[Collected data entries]
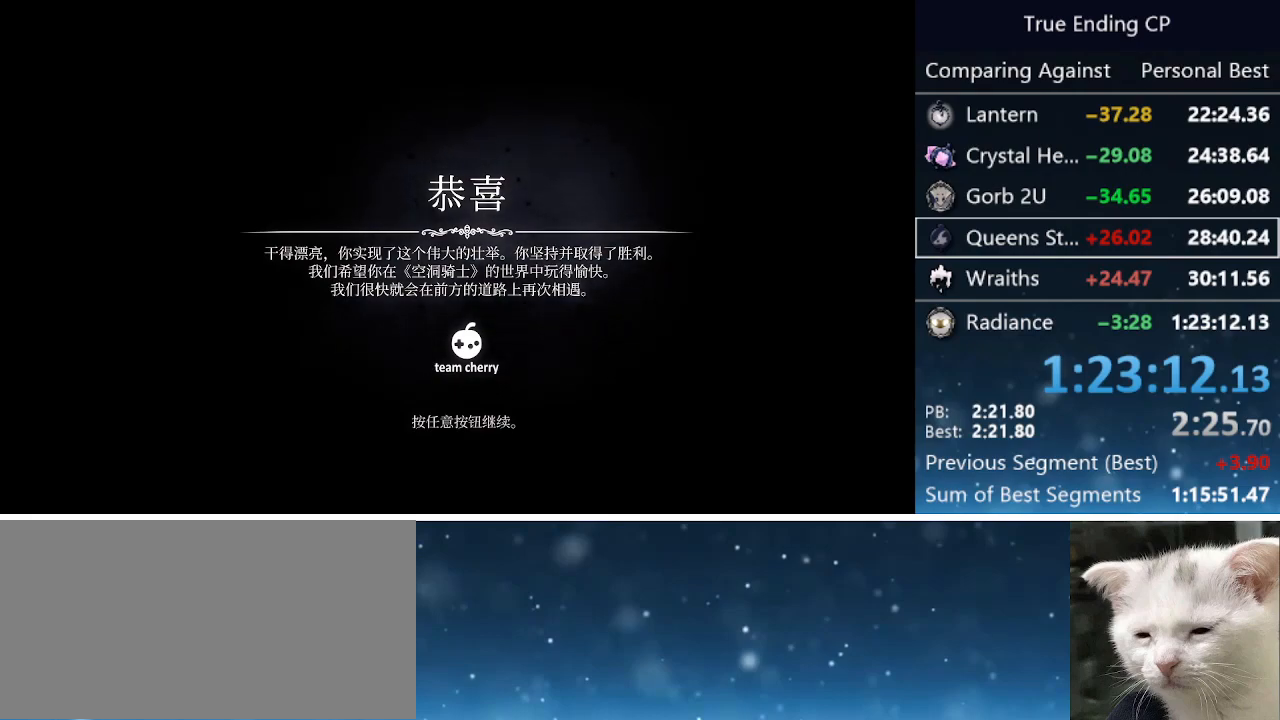
{"keys": [], "events": [[33, "up", "down"], [133, "up", "up"], [233, "menu", "down"], [316, "menu", "up"]]}
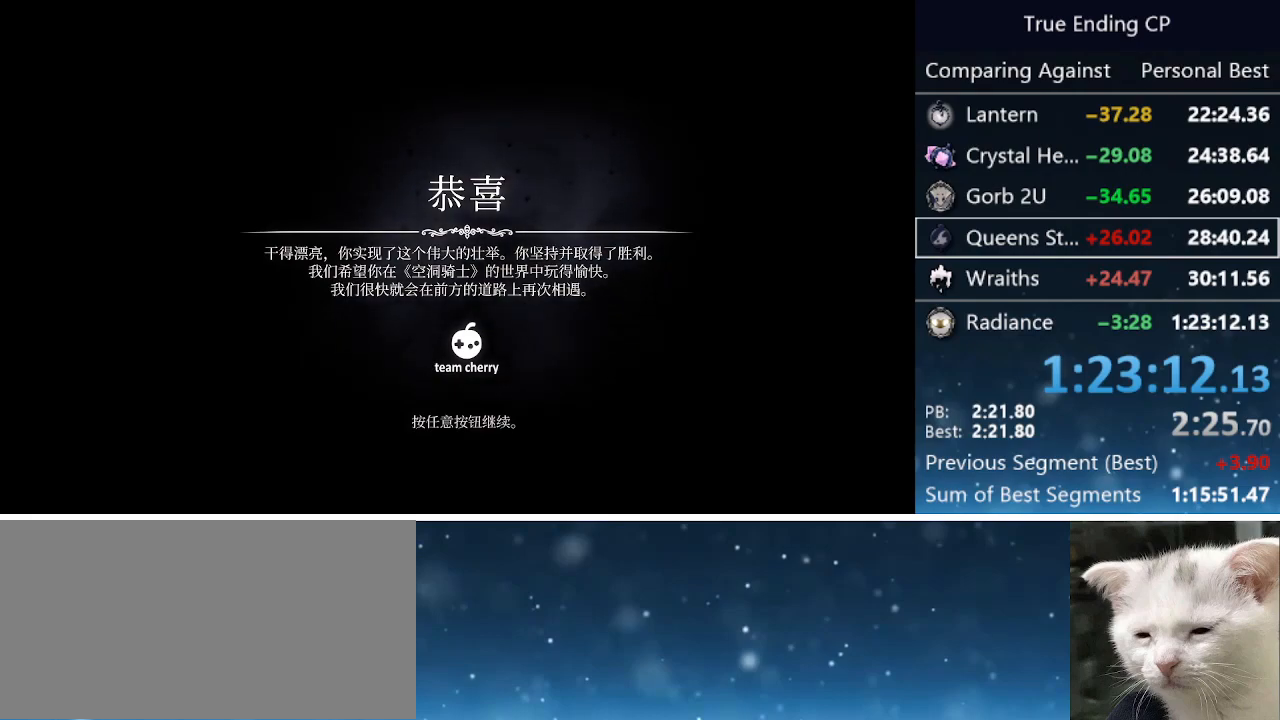
{"keys": [], "events": [[50, "menu", "down"], [100, "menu", "up"]]}
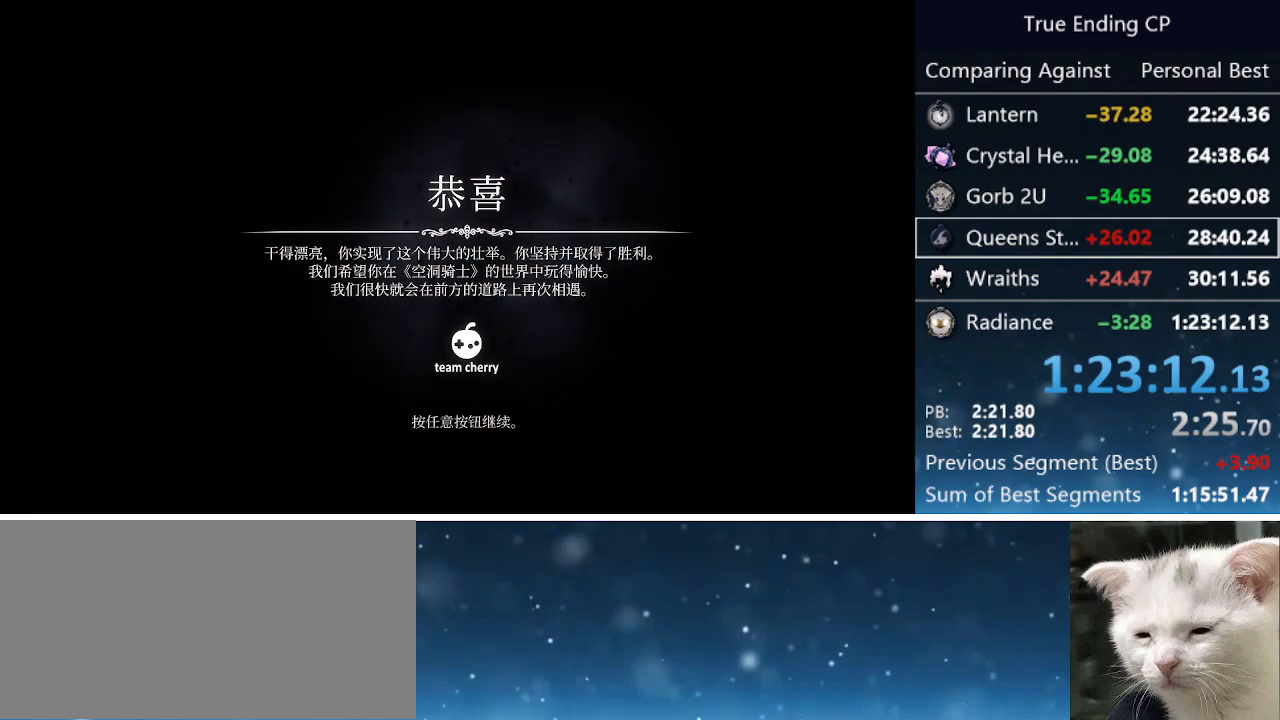
{"keys": [], "events": [[250, "menu", "down"], [300, "menu", "up"]]}
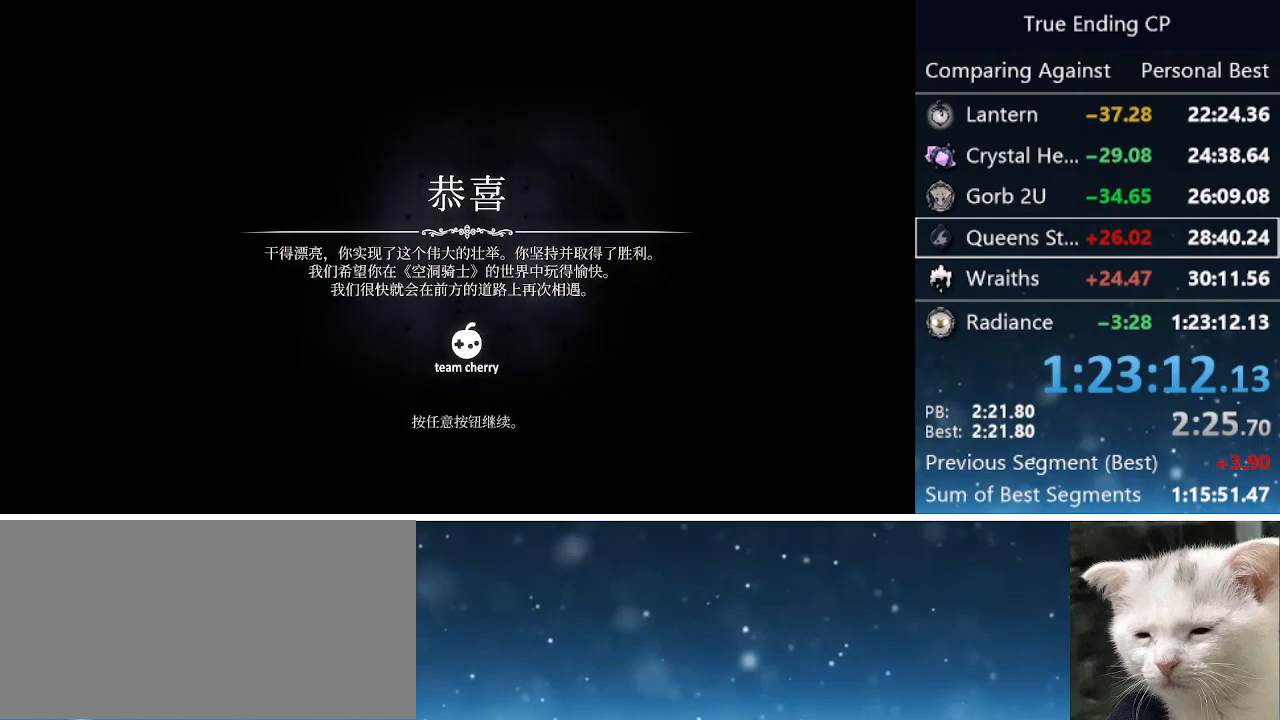
{"keys": [], "events": [[183, "left", "down"], [266, "left", "up"]]}
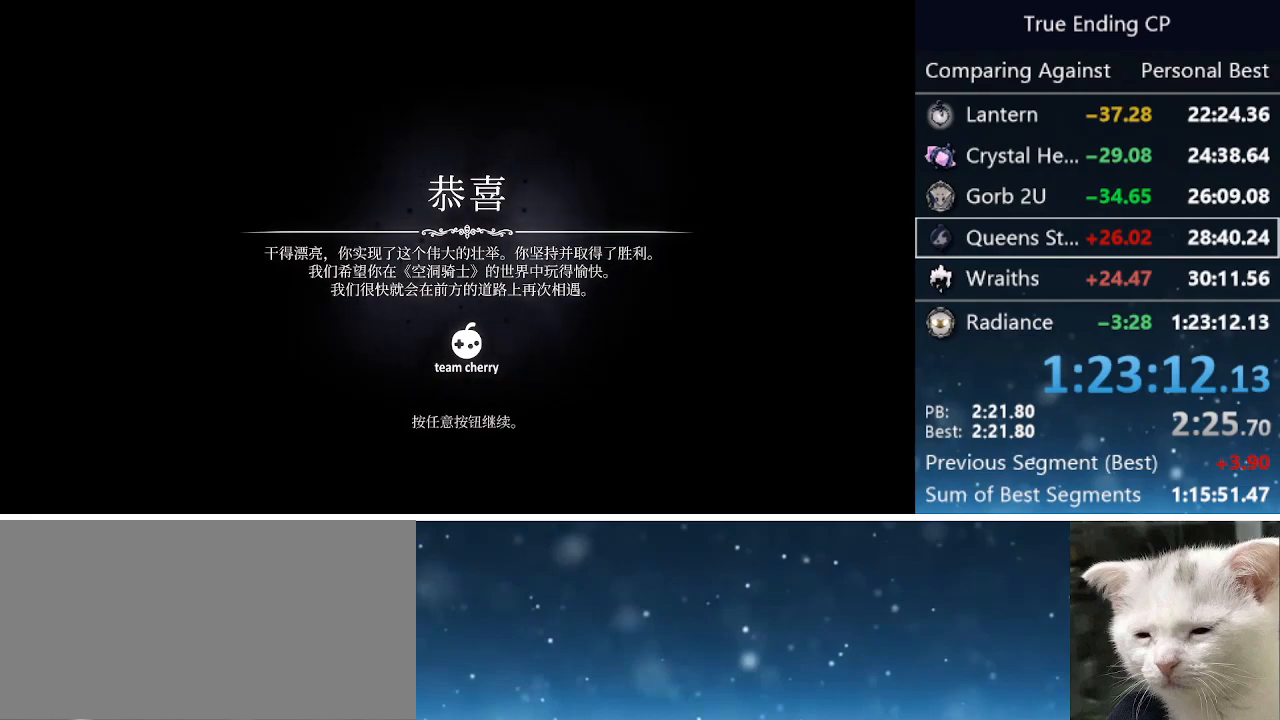
{"keys": [], "events": [[200, "right", "down"], [300, "menu", "down"], [300, "right", "up"], [383, "menu", "up"]]}
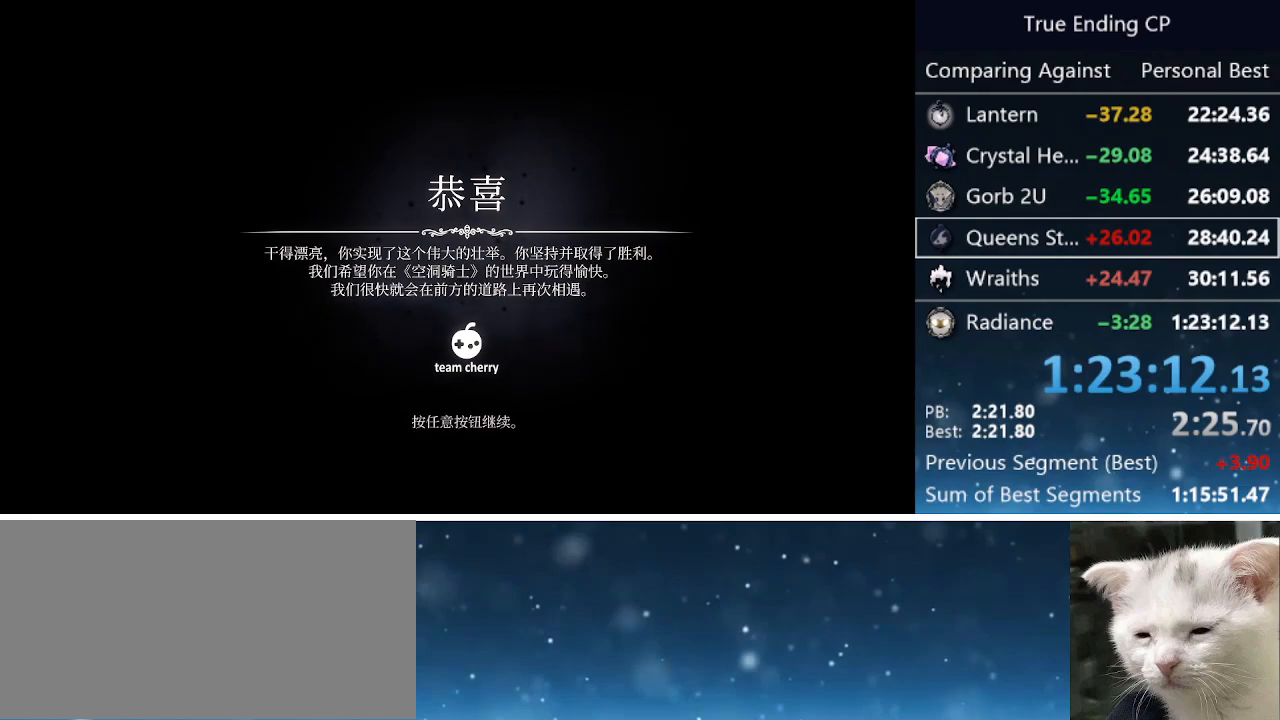
{"keys": [], "events": [[166, "left", "down"], [266, "left", "up"]]}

What the task requires
Return every line from the records above that holds the word "menu".

Completed exercise
{"keys": [], "events": [[33, "up", "down"], [133, "up", "up"], [233, "menu", "down"], [316, "menu", "up"]]}
{"keys": [], "events": [[50, "menu", "down"], [100, "menu", "up"]]}
{"keys": [], "events": [[250, "menu", "down"], [300, "menu", "up"]]}
{"keys": [], "events": [[200, "right", "down"], [300, "menu", "down"], [300, "right", "up"], [383, "menu", "up"]]}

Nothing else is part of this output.